● **INSTRUCTION**
Set down, word for word, the stretch of lines from the one containing "Poštovné do zahraničia" to the end of the records below.
————
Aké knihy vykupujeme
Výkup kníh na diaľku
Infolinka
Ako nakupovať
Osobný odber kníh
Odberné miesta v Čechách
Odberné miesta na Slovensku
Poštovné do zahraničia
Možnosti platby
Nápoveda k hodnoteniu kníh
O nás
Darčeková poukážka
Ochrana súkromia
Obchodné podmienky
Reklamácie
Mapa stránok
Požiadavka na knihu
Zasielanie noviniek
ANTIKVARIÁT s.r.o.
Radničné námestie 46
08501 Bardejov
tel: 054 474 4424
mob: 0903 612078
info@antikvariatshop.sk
————
● **RESULT FOR THIS EXERCISE**
Poštovné do zahraničia
Možnosti platby
Nápoveda k hodnoteniu kníh
O nás
Darčeková poukážka
Ochrana súkromia
Obchodné podmienky
Reklamácie
Mapa stránok
Požiadavka na knihu
Zasielanie noviniek
ANTIKVARIÁT s.r.o.
Radničné námestie 46
08501 Bardejov
tel: 054 474 4424
mob: 0903 612078
info@antikvariatshop.sk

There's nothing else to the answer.